I'd say yes. If 2ch is important to you. A pair set up to give "good" stereo imaging to the listener, should also sound good in MCH. But vice versa isn't necessarily true.



ellisr63 said:


> I am tending to think the differences in speakers is not as great when they are run through the processor vs no processing at all.


If the speakers have similar 3d radiation characteristics, then that might apply. But they often don't and there are a host of other factors, other than FR that can affect the sound. FR is a dominant factor (or better yet, composites like Harman offers, including "First Reflection" and "Sound Power", which are averages).



ellisr63 said:


> Does it make auditioning a pair of speakers prior to purchase as necessary as it is when they will be for 2 channel only with no processing?


Yes.
Unless you trust others to tell you what sounds best to you.

cheers,


----------



## NBPk402 (Feb 21, 2012)

So I should set up the main channels for imaging (staying within the recommended angles for a multi channel setup), correct? 

What do you do about the rest of the channels in 9.2, 11.2 etc. setup? I am assuming you have the back of the speakers flush or at least parallel with the wall, and just stick with the suggested angles?

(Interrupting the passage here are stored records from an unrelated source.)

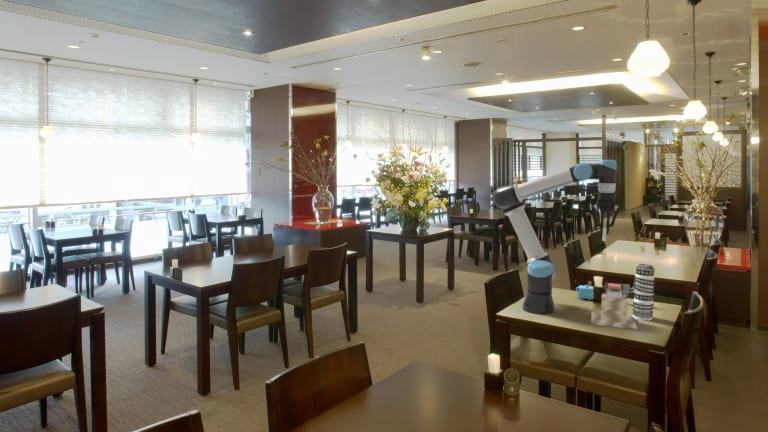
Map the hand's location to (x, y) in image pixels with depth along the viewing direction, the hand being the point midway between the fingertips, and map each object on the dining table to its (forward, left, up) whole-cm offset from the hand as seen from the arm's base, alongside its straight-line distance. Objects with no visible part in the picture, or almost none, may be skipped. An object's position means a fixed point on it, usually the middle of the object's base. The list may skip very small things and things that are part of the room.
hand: (604, 240), depth 241 cm
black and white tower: (+18, -5, -35) cm, 39 cm away
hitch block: (+5, -18, -34) cm, 39 cm away
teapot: (-6, +20, -35) cm, 41 cm away
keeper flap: (+5, -15, -19) cm, 25 cm away
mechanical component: (+12, +18, -35) cm, 41 cm away
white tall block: (+5, -18, -32) cm, 37 cm away
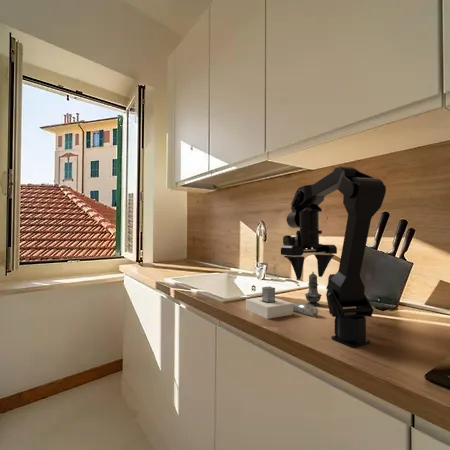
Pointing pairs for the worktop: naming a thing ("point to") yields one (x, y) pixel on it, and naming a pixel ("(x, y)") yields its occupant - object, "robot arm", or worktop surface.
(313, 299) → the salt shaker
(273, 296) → the square bit
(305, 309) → the round bit
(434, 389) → the worktop surface
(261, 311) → the socket block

If they are up by the ceiling do they get angled down too?

Room treatment will then accentuate the imaging, correct?


----------



## ajinfla (May 10, 2009)

ellisr63 said:


> So I should set up the main channels for imaging (staying within the recommended angles for a multi channel setup), correct?

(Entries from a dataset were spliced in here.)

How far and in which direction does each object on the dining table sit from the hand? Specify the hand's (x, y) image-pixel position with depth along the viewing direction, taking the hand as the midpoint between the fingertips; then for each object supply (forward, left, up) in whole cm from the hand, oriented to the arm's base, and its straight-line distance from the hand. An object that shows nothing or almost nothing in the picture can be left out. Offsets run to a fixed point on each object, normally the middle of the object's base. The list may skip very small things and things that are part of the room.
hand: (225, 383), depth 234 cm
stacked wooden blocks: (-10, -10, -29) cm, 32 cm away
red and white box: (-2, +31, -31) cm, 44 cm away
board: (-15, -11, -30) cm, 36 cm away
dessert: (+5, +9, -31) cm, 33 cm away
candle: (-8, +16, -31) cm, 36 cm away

Yes, if you intend to listen in stereo (2ch).



ellisr63 said:


> What do you do about the rest of the channels in 9.2, 11.2 etc. setup? I am assuming you have the back of the speakers flush or at least parallel with the wall, and just stick with the suggested angles? If they are up by the ceiling do they get angled down too?

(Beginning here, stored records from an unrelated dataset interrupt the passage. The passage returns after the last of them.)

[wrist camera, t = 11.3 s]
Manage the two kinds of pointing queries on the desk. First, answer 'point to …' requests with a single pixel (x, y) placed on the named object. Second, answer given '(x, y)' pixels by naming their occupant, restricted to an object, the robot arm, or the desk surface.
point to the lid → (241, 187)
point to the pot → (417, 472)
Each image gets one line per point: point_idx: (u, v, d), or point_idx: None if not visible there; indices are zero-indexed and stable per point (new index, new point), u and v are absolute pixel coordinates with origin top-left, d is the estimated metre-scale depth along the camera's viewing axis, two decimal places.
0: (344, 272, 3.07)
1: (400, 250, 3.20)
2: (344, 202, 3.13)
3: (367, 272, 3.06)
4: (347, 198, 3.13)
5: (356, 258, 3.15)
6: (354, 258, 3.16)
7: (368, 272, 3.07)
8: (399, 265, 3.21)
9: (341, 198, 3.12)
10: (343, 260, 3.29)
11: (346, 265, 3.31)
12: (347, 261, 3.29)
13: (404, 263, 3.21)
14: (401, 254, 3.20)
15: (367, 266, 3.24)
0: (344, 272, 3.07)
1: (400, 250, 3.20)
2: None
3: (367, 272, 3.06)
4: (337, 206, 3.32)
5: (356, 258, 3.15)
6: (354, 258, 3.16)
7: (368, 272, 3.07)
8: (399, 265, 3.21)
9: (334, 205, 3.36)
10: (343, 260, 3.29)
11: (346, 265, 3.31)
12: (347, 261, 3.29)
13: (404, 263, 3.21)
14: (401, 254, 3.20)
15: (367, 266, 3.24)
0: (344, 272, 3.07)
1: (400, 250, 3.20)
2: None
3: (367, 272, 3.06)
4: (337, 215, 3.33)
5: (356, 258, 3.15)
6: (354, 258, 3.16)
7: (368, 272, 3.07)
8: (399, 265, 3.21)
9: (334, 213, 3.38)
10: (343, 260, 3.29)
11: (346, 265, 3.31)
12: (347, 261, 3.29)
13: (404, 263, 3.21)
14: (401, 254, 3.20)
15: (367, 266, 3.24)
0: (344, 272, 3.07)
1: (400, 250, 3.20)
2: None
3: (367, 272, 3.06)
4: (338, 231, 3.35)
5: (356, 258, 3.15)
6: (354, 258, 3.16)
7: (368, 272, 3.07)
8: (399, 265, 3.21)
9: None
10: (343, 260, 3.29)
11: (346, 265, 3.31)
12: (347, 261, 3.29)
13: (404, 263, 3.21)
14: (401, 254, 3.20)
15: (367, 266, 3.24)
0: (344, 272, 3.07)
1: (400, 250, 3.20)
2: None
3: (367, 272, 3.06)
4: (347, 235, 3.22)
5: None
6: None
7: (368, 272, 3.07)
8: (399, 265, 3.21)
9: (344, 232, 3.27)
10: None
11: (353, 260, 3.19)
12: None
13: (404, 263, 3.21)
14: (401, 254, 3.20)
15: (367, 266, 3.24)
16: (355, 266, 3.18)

Don't know. Not my area of expertise, I would suggest following either the manufacturer/format recommendations or the experts here. Most I've ever had is 7ch (now 5ch) and never in a "dedicated" room, but rather a "living" or multi-purpose room.



ellisr63 said:


> Room treatment will then accentuate the imaging, correct?


They can certainly _change_ the imaging, "accentuate" being one possibility. In both 2ch and MCH, which have very different properties.

cheers


----------



## Andre (Feb 15, 2010)

The least amount of processing the better. Set up your speakers front speakers mains to where the sound the best to you. For surround best to just use the THX recommended locations.

If you decide to put up treatments: bass traps, side wall first reflection points...etc then after that is done do the above again prior to running the EQ


----------



## AudiocRaver (Jun 6, 2012)

Andre said:


> The least amount of processing the better.


I agree with this in general, from the standpoint that processing (EQ, room correction) is often assumed to be a cure-all, or capable of doing more than it actually can. However, do not be afraid of using it where it is helpful. The right EQ or room correction can give excellent results with no downside. But if you can get desired results without, _simpler is better._


----------



## sdurani (Oct 28, 2010)

ellisr63 said:


> What do you do about the rest of the channels in 9.2, 11.2 etc. setup?


Treat all adjacent speakers like stereo pairs. My 7.1 set-up has plenty of phantom imaging floating between the centre speaker and L/R speakers, between the fronts and sides, between the sides and rears, etc. Anyone can accomplish the same. 

I've heard plenty of home theatre set-ups that sound like 5 or 7 pools of mono. Don't end up with something like that. Aiming speakers properly doesn't cost anything, so take advantage of the free tweak. 

If you're able to get good phantom imaging in between all your speakers, then you'll hear precise localization without ever being aware of where the speakers physically are. Just like when you hear a centre image in a stereo set-up.


----------